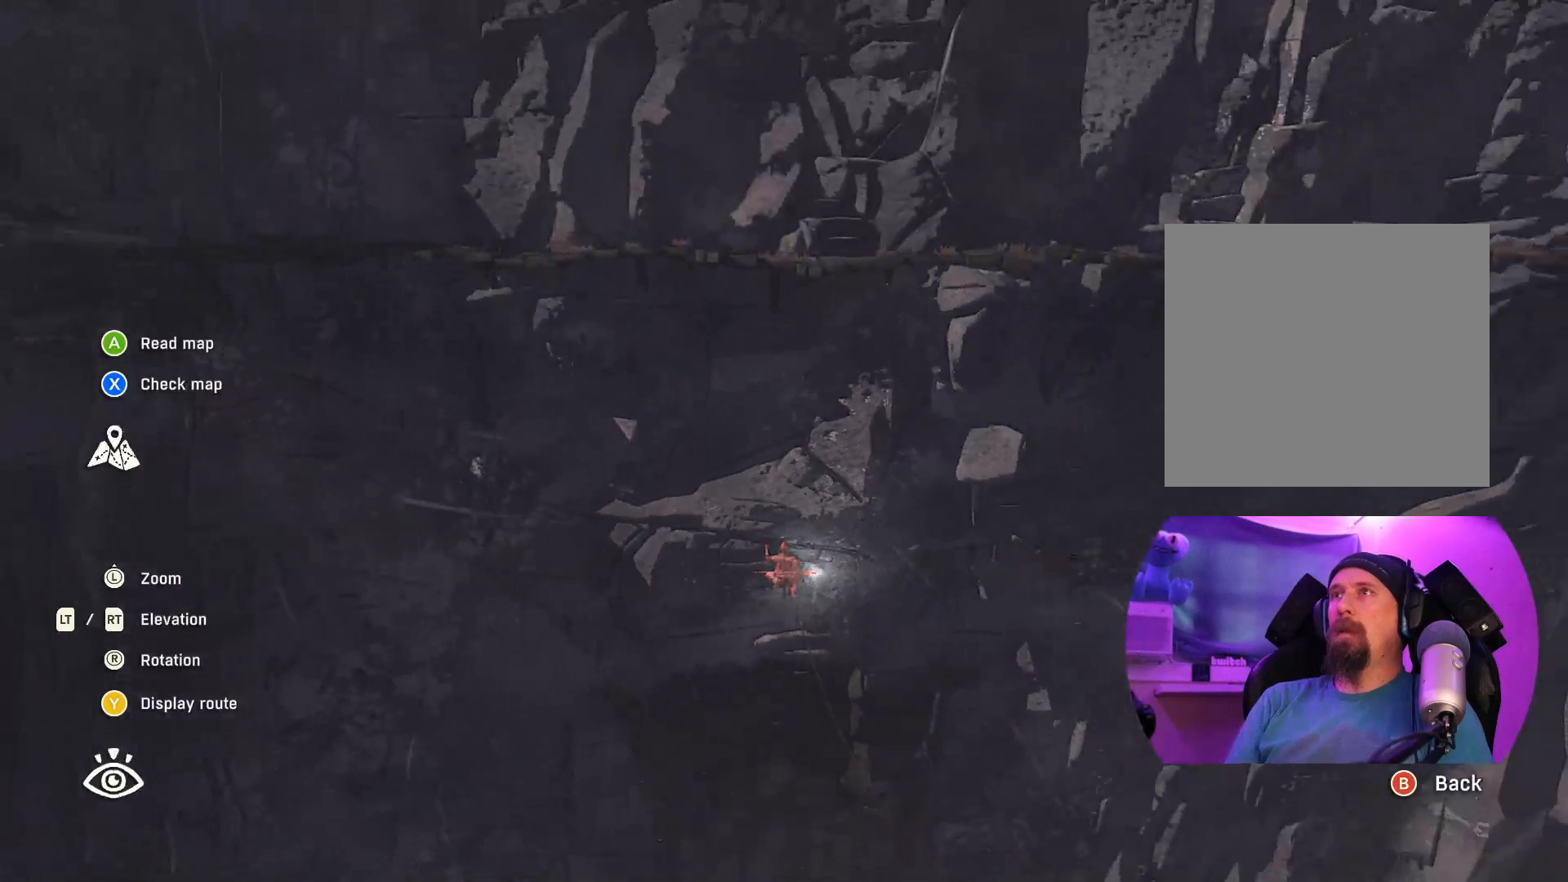
{"dt_ms": 500, "buttons": [], "left_stick": "center", "right_stick": "center", "events": []}
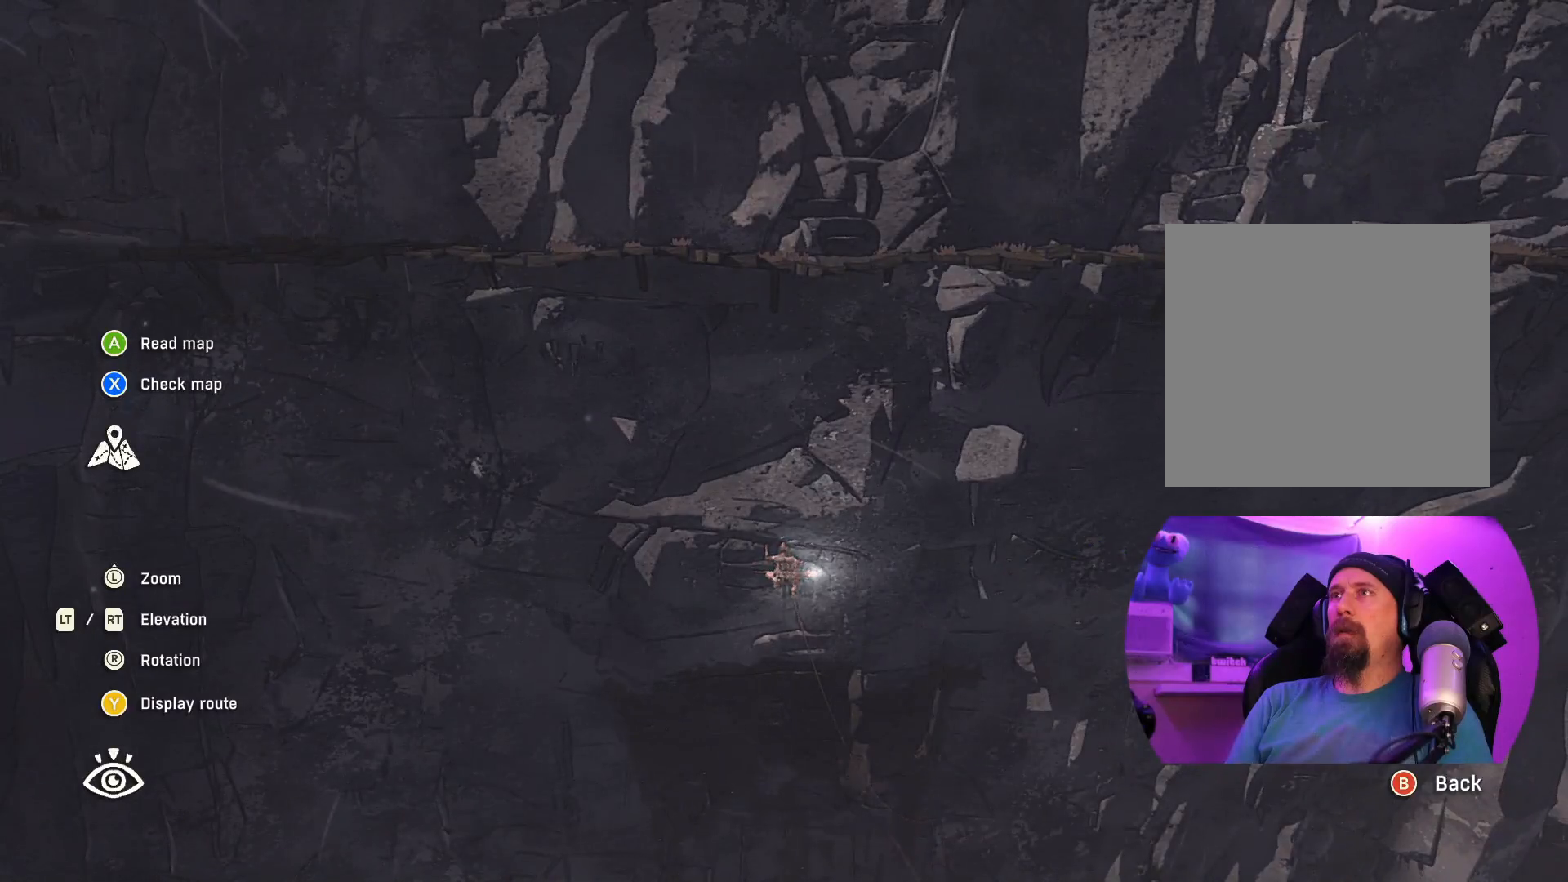
{"dt_ms": 500, "buttons": [], "left_stick": "center", "right_stick": "center", "events": [[250, "Y", "down"], [350, "Y", "up"]]}
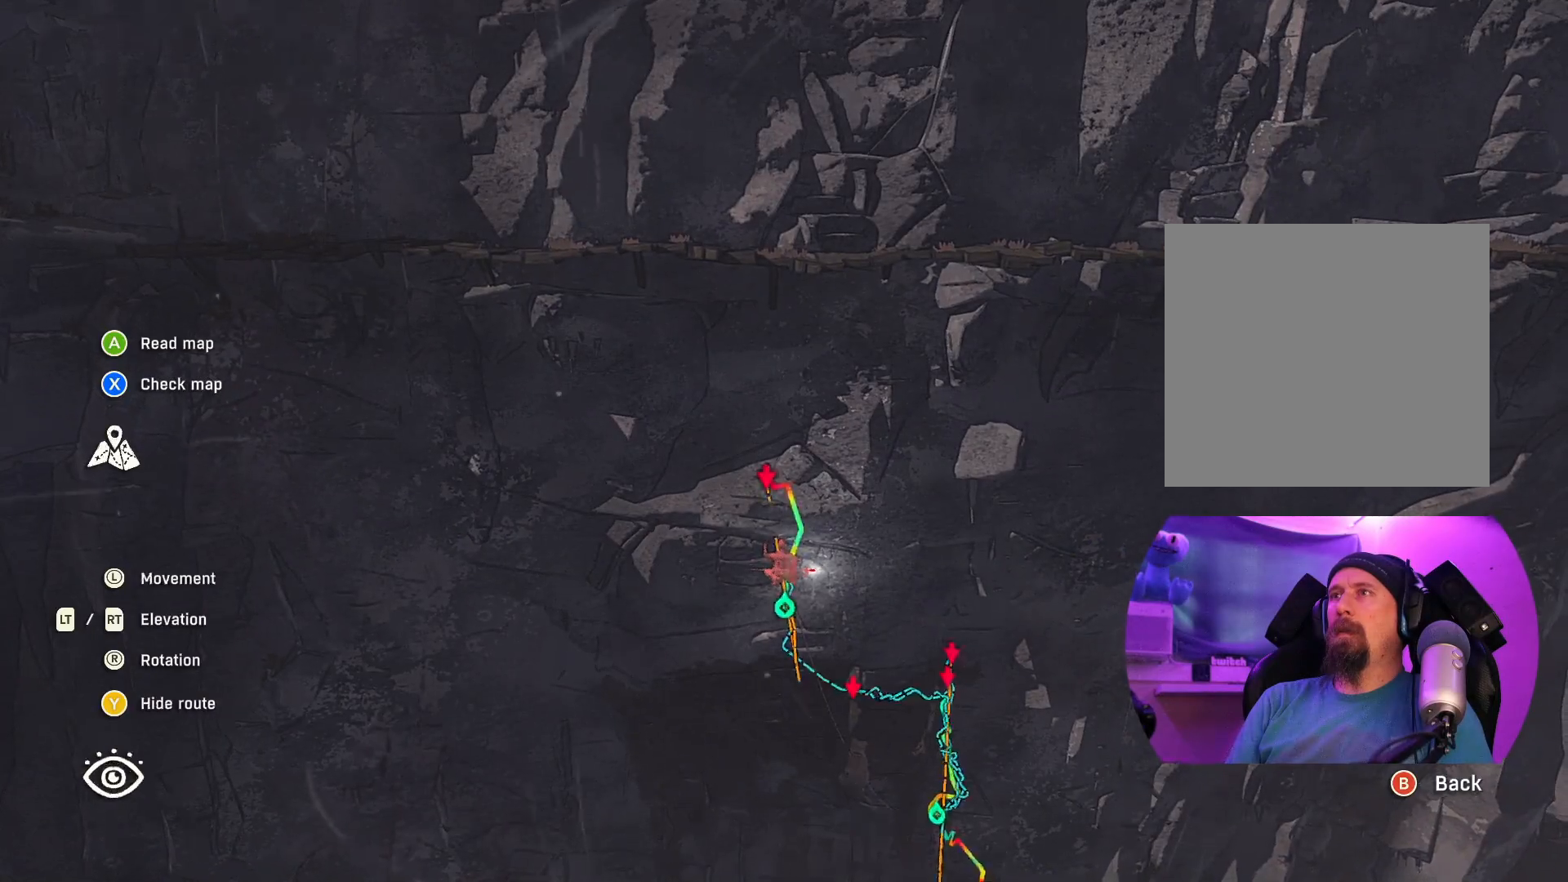
{"dt_ms": 500, "buttons": [], "left_stick": "up", "right_stick": "down", "events": [[283, "right_stick", "down"], [433, "left_stick", "up"]]}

◆ **YOUR TASK**
Could you report how many lines of the listing contain the word "center"? Only the number is needed.

◆ **RESULT FOR THIS EXERCISE**
2